What you return should be only the lines in the entries below between the one holding "taches. D’application facile au" and the one holding "13 สิงหาคม 2568", ends included, with every picture left out.

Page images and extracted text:
——————————

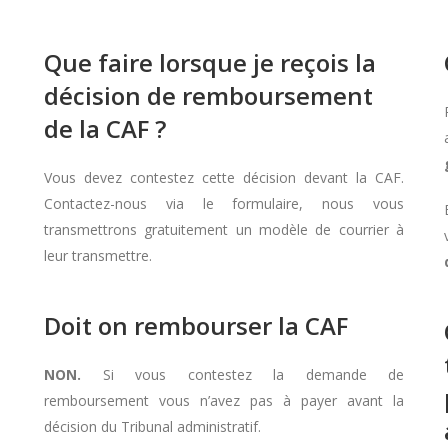
Que faire lorsque je reçois la
décision de remboursement
de la CAF ?
Vous devez contestez cette décision devant la CAF.
Contactez-nous via le formulaire, nous vous
transmettrons gratuitement un modèle de courrier à
leur transmettre.
Doit on rembourser la CAF
NON.
Si vous contestez la demande de
remboursement vous n’avez pas à payer avant la
décision du Tribunal administratif.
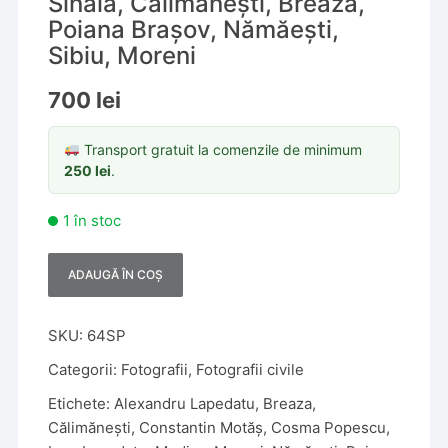
Sinaia, Călimănești, Breaza,
Poiana Brașov, Nămăești,
Sibiu, Moreni
700
lei
Transport gratuit la comenzile de minimum
250
lei
.
1 în stoc
ADAUGĂ ÎN COȘ
A
l
t
SKU:
64SP
e
Categorii:
Fotografii
,
Fotografii civile
r
Etichete:
Alexandru Lapedatu
,
Breaza
,
n
Călimănești
,
Constantin Motăș
,
Cosma Popescu
,
a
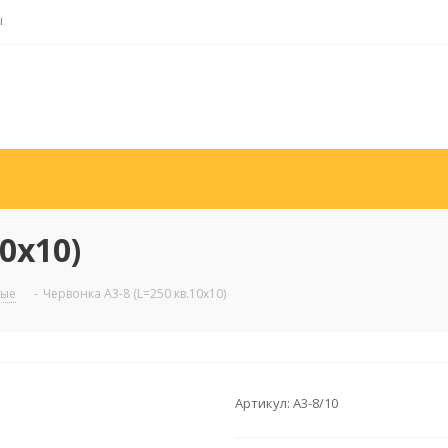
ы
0х10)
ные
-
Червонка А3-8 (L=250 кв.10х10)
Артикул:
А3-8/10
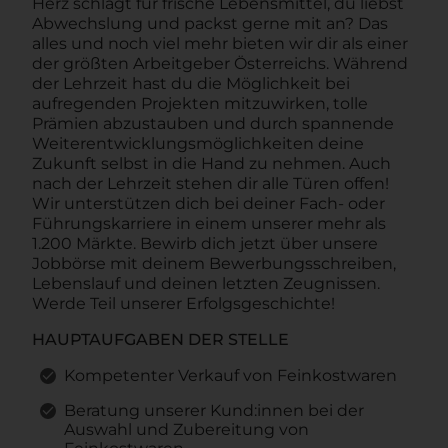
Herz schlägt für frische Lebensmittel, du liebst
Abwechslung und packst gerne mit an? Das
alles und noch viel mehr bieten wir dir als einer
der größten Arbeitgeber Österreichs. Während
der Lehrzeit hast du die Möglichkeit bei
aufregenden Projekten mitzuwirken, tolle
Prämien abzustauben und durch spannende
Weiterentwicklungsmöglichkeiten deine
Zukunft selbst in die Hand zu nehmen. Auch
nach der Lehrzeit stehen dir alle Türen offen!
Wir unterstützen dich bei deiner Fach- oder
Führungskarriere in einem unserer mehr als
1.200 Märkte. Bewirb dich jetzt über unsere
Jobbörse mit deinem Bewerbungsschreiben,
Lebenslauf und deinen letzten Zeugnissen.
Werde Teil unserer Erfolgsgeschichte!
HAUPTAUFGABEN DER STELLE
Kompetenter Verkauf von Feinkostwaren
Beratung unserer Kund:innen bei der
Auswahl und Zubereitung von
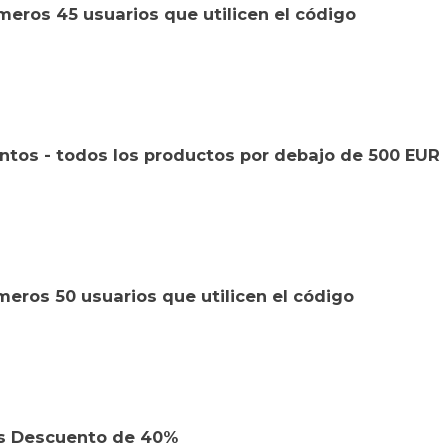
meros 45 usuarios que utilicen el código
tos - todos los productos por debajo de 500 EUR
eros 50 usuarios que utilicen el código
ss Descuento de 40%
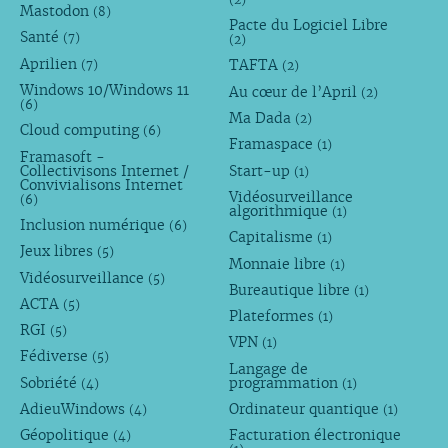
Mastodon
(8)
Pacte du Logiciel Libre
Santé
(7)
(2)
Aprilien
TAFTA
(7)
(2)
Windows 10/Windows 11
Au cœur de l’April
(2)
(6)
Ma Dada
(2)
Cloud computing
(6)
Framaspace
(1)
Framasoft -
Collectivisons Internet /
Start-up
(1)
Convivialisons Internet
Vidéosurveillance
(6)
algorithmique
(1)
Inclusion numérique
(6)
Capitalisme
(1)
Jeux libres
(5)
Monnaie libre
(1)
Vidéosurveillance
(5)
Bureautique libre
(1)
ACTA
(5)
Plateformes
(1)
RGI
(5)
VPN
(1)
Fédiverse
(5)
Langage de
Sobriété
programmation
(4)
(1)
AdieuWindows
Ordinateur quantique
(4)
(1)
Géopolitique
Facturation électronique
(4)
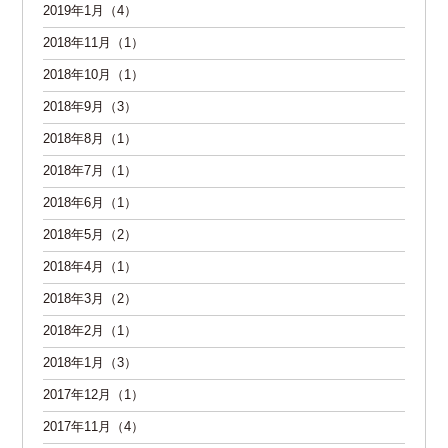
2019年1月（4）
2018年11月（1）
2018年10月（1）
2018年9月（3）
2018年8月（1）
2018年7月（1）
2018年6月（1）
2018年5月（2）
2018年4月（1）
2018年3月（2）
2018年2月（1）
2018年1月（3）
2017年12月（1）
2017年11月（4）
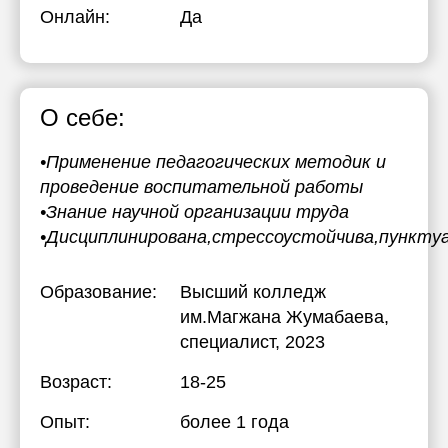
Онлайн:
Да
О себе:
•Применение педагогических методик и
проведение воспитательной работы
•Знание научной организации труда
•Дисциплинирована,стрессоустойчива,пункту
Образование:
Высший колледж
им.Магжана Жумабаева
,
специалист, 2023
Возраст:
18-25
Опыт:
более 1 года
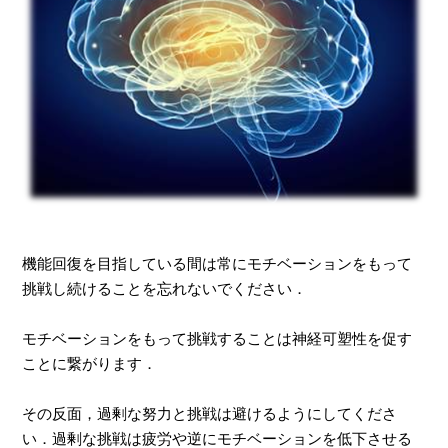
機能回復を目指している間は常にモチベーションをもって
挑戦し続けることを忘れないでください．
モチベーションをもって挑戦することは神経可塑性を促す
ことに繋がります．
その反面，過剰な努力と挑戦は避けるようにしてくださ
い．過剰な挑戦は疲労や逆にモチベーションを低下させる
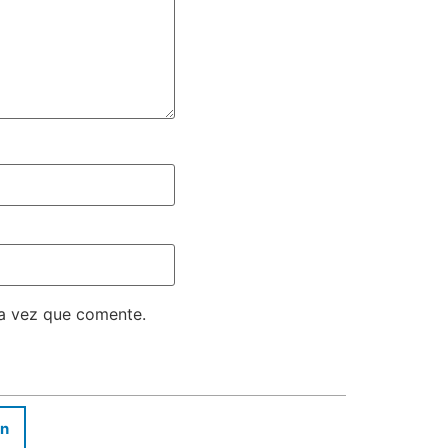
ma vez que comente.
In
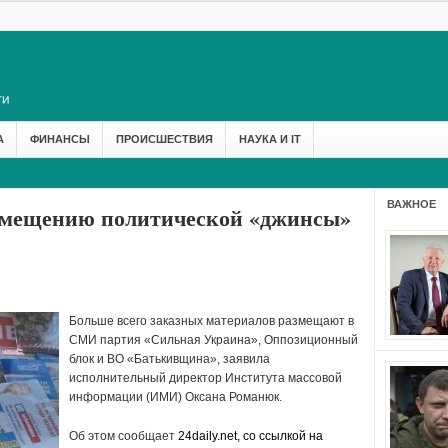
А
ФИНАНСЫ
ПРОИСШЕСТВИЯ
НАУКА И IT
ВАЖНОЕ
змещению политической «джинсы»
Больше всего заказных материалов размещают в
СМИ партия «Сильная Украина», Оппозиционный
блок и ВО «Батькивщина», заявила
исполнительный директор Института массовой
информации (ИМИ) Оксана Романюк.
Об этом сообщает
24daily.net,
со ссылкой на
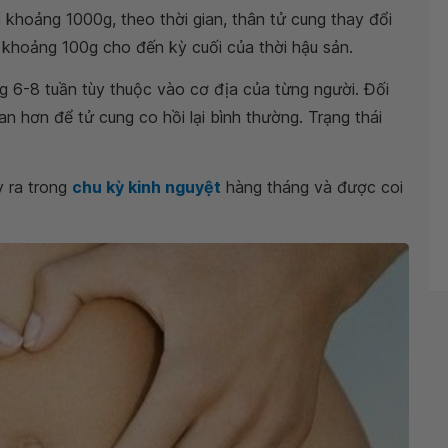
à khoảng 1000g, theo thời gian, thân tử cung thay đổi
 khoảng 100g cho đến kỳ cuối của thời hậu sản.
ng 6-8 tuần tùy thuộc vào cơ địa của từng người. Đối
an hơn để tử cung co hồi lại bình thường. Trạng thái
y ra trong
chu kỳ kinh nguyệt
hàng tháng và được coi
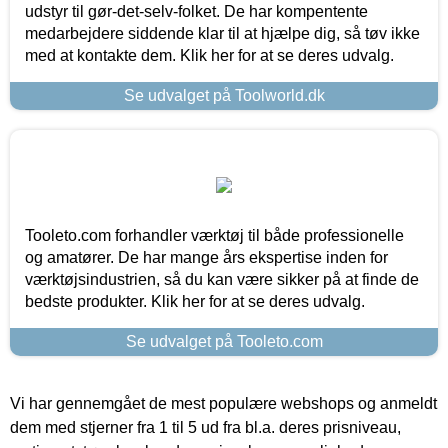
udstyr til gør-det-selv-folket. De har kompentente
medarbejdere siddende klar til at hjælpe dig, så tøv ikke
med at kontakte dem. Klik her for at se deres udvalg.
Se udvalget på Toolworld.dk
Tooleto.com forhandler værktøj til både professionelle
og amatører. De har mange års ekspertise inden for
værktøjsindustrien, så du kan være sikker på at finde de
bedste produkter. Klik her for at se deres udvalg.
Se udvalget på Tooleto.com
Vi har gennemgået de mest populære webshops og anmeldt
dem med stjerner fra 1 til 5 ud fra bl.a. deres prisniveau,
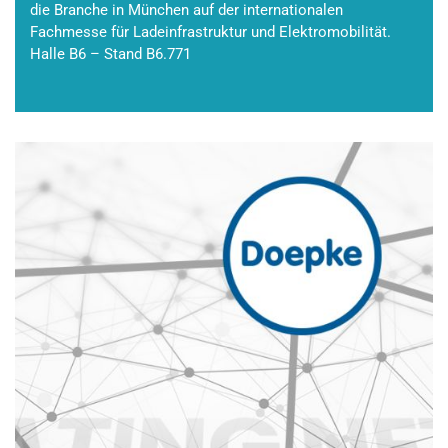
die Branche in München auf der internationalen
Fachmesse für Ladeinfrastruktur und Elektromobilität.
Halle B6 – Stand B6.771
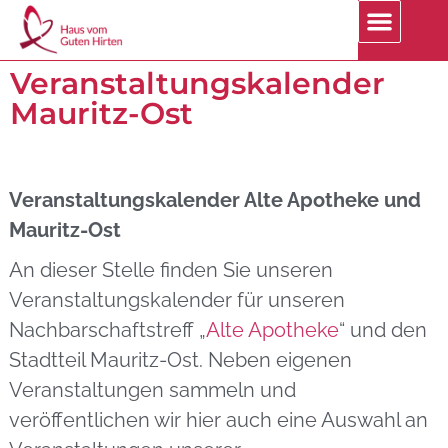
Jobs | Praktika
Veranstaltungskalender
Mauritz-Ost
Veranstaltungskalender Alte Apotheke und
Mauritz-Ost
An dieser Stelle finden Sie unseren
Veranstaltungskalender für unseren
Nachbarschaftstreff „
Alte Apotheke
“ und den
Stadtteil Mauritz-Ost. Neben eigenen
Veranstaltungen sammeln und
veröffentlichen wir hier auch eine Auswahl an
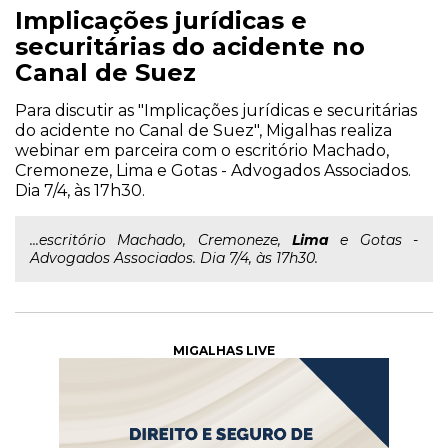
Implicações jurídicas e
securitárias do acidente no
Canal de Suez
Para discutir as "Implicações jurídicas e securitárias
do acidente no Canal de Suez", Migalhas realiza
webinar em parceira com o escritório Machado,
Cremoneze, Lima e Gotas - Advogados Associados.
Dia 7/4, às 17h30.
...escritório Machado, Cremoneze,
Lima
e Gotas -
Advogados Associados. Dia 7/4, às 17h30.
MIGALHAS LIVE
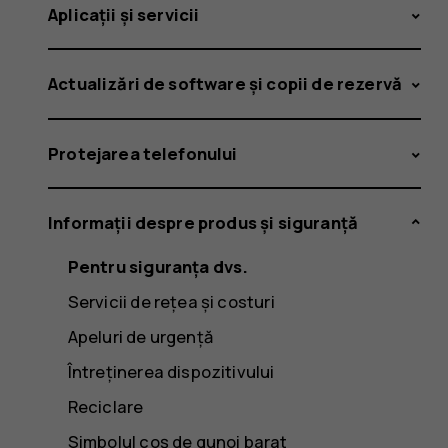
Aplicații și servicii
Actualizări de software și copii de rezervă
Protejarea telefonului
Informații despre produs și siguranță
Pentru siguranța dvs.
Servicii de rețea și costuri
Apeluri de urgență
Întreținerea dispozitivului
Reciclare
Simbolul coș de gunoi barat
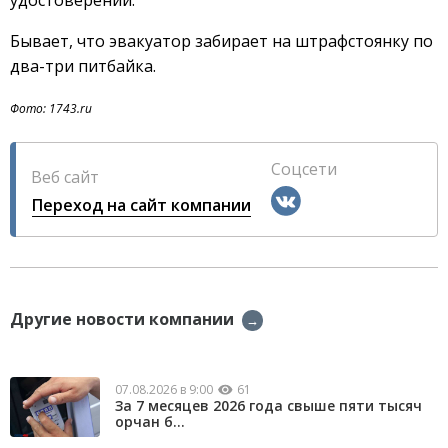
удостоверений.
Бывает, что эвакуатор забирает на штрафстоянку по
два-три питбайка.
Фото: 1743.ru
Соцсети
Веб сайт
Переход на сайт компании
Другие новости компании
→
07.08.2026 в 9:00
61
За 7 месяцев 2026 года свыше пяти тысяч
орчан б...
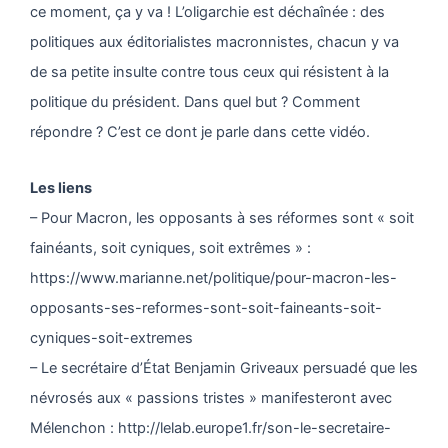
ce moment, ça y va ! L’oligarchie est déchaînée : des
politiques aux éditorialistes macronnistes, chacun y va
de sa petite insulte contre tous ceux qui résistent à la
politique du président. Dans quel but ? Comment
répondre ? C’est ce dont je parle dans cette vidéo.
Les liens
– Pour Macron, les opposants à ses réformes sont « soit
fainéants, soit cyniques, soit extrêmes » :
https://www.marianne.net/politique/pour-macron-les-
opposants-ses-reformes-sont-soit-faineants-soit-
cyniques-soit-extremes
– Le secrétaire d’État Benjamin Griveaux persuadé que les
névrosés aux « passions tristes » manifesteront avec
Mélenchon : http://lelab.europe1.fr/son-le-secretaire-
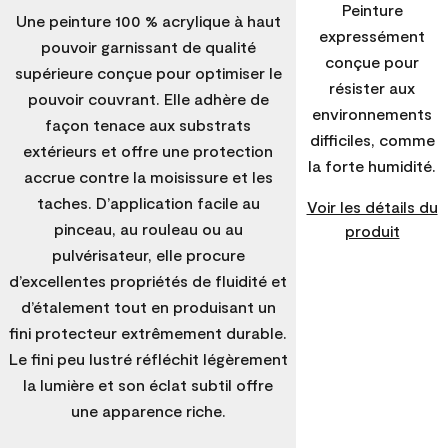
Peinture
Une peinture 100 % acrylique à haut
expressément
pouvoir garnissant de qualité
conçue pour
supérieure conçue pour optimiser le
résister aux
pouvoir couvrant. Elle adhère de
environnements
façon tenace aux substrats
difficiles, comme
extérieurs et offre une protection
la forte humidité.
accrue contre la moisissure et les
taches. D’application facile au
Voir les détails du
pinceau, au rouleau ou au
produit
pulvérisateur, elle procure
d’excellentes propriétés de fluidité et
d’étalement tout en produisant un
fini protecteur extrêmement durable.
Le fini peu lustré réfléchit légèrement
la lumière et son éclat subtil offre
une apparence riche.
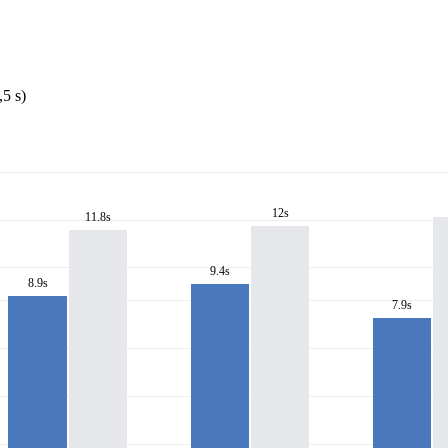
5 s)
12s
11.8s
9.4s
8.9s
7.9s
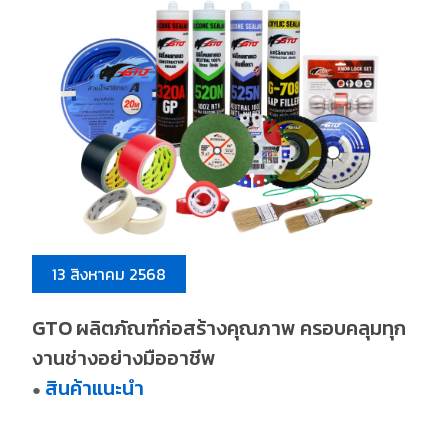
13 สิงหาคม 2568
GTO ผลิตภัณฑ์ก่อสร้างคุณภาพ ครอบคลุมทุก
งานช่างอย่างมืออาชีพ
สินค้าแนะนำ
●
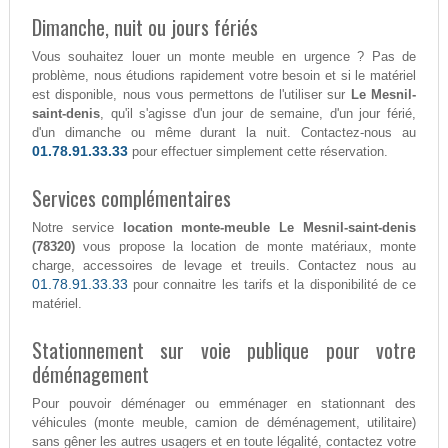
Dimanche, nuit ou jours fériés
Vous souhaitez louer un monte meuble en urgence ? Pas de
problème, nous étudions rapidement votre besoin et si le matériel
est disponible, nous vous permettons de l'utiliser sur
Le Mesnil-
saint-denis
, qu'il s'agisse d'un jour de semaine, d'un jour férié,
d'un dimanche ou même durant la nuit. Contactez-nous au
01.78.91.33.33
pour effectuer simplement cette réservation.
Services complémentaires
Notre service
location monte-meuble Le Mesnil-saint-denis
(78320)
vous propose la location de monte matériaux, monte
charge, accessoires de levage et treuils. Contactez nous au
01.78.91.33.33
pour connaitre les tarifs et la disponibilité de ce
matériel.
Stationnement sur voie publique pour votre
déménagement
Pour pouvoir déménager ou emménager en stationnant des
véhicules (monte meuble, camion de déménagement, utilitaire)
sans gêner les autres usagers et en toute légalité, contactez votre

——————————

◆ **Expected answer**
taches. D’application facile au
Voir les détails du
pinceau, au rouleau ou au
produit
pulvérisateur, elle procure
d’excellentes propriétés de fluidité et
d’étalement tout en produisant un
fini protecteur extrêmement durable.
Le fini peu lustré réfléchit légèrement
la lumière et son éclat subtil offre
une apparence riche.
5 s)
12s
11.8s
9.4s
8.9s
7.9s
13 สิงหาคม 2568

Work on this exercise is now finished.